Return each line of the items below that contains the string "than". Case counts.

======== DATASET ENTRIES ========

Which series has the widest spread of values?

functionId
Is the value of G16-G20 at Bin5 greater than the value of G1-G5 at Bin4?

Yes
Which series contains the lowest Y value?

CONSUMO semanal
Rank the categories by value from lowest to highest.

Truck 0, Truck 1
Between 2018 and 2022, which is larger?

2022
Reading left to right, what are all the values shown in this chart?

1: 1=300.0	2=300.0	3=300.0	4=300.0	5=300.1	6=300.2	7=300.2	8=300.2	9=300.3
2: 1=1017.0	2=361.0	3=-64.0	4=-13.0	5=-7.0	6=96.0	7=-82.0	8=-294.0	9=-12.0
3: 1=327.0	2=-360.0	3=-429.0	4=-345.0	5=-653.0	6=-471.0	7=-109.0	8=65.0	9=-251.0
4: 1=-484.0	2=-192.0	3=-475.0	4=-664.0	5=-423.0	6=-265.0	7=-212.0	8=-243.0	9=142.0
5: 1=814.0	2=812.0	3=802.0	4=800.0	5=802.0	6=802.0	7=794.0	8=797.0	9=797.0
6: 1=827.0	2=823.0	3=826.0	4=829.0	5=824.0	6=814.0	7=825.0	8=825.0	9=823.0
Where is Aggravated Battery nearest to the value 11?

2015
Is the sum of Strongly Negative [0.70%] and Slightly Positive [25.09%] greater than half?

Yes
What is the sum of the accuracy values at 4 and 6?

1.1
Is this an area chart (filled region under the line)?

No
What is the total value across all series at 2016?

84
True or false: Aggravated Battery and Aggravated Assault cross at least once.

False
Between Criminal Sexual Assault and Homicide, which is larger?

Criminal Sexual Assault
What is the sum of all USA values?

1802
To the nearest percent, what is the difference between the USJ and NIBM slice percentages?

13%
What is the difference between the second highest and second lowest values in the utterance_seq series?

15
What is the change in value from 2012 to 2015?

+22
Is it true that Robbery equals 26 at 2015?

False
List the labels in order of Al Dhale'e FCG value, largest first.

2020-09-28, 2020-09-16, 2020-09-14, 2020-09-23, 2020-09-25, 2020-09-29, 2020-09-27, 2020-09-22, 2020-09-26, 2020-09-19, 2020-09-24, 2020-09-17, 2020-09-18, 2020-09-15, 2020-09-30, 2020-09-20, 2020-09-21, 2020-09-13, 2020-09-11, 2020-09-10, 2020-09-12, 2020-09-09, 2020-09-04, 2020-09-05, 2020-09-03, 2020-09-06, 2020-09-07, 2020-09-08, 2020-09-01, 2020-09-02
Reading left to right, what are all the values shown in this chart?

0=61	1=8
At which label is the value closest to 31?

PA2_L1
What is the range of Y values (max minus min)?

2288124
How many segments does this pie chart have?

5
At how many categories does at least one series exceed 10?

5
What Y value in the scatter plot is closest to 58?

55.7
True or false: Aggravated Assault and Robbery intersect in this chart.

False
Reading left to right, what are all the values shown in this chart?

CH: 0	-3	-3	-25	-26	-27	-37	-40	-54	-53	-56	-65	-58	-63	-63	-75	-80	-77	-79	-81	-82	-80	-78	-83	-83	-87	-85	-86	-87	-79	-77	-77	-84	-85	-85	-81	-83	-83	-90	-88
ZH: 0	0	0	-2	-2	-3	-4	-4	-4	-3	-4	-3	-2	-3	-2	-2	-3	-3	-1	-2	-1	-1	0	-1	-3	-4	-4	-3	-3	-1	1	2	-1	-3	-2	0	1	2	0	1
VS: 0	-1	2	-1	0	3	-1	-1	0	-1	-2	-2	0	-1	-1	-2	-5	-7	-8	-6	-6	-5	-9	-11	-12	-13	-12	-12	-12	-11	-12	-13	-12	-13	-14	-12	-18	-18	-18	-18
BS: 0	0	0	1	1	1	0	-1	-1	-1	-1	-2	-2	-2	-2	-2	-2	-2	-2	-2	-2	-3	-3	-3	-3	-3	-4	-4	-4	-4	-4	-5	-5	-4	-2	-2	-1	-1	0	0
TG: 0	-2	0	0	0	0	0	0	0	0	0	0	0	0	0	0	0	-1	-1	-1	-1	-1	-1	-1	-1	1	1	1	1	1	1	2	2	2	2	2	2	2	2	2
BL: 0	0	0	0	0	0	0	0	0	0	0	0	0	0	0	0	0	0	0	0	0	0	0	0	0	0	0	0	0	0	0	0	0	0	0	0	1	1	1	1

========

* **FINISHED TASK**
Is the value of G16-G20 at Bin5 greater than the value of G1-G5 at Bin4?
Is the sum of Strongly Negative [0.70%] and Slightly Positive [25.09%] greater than half?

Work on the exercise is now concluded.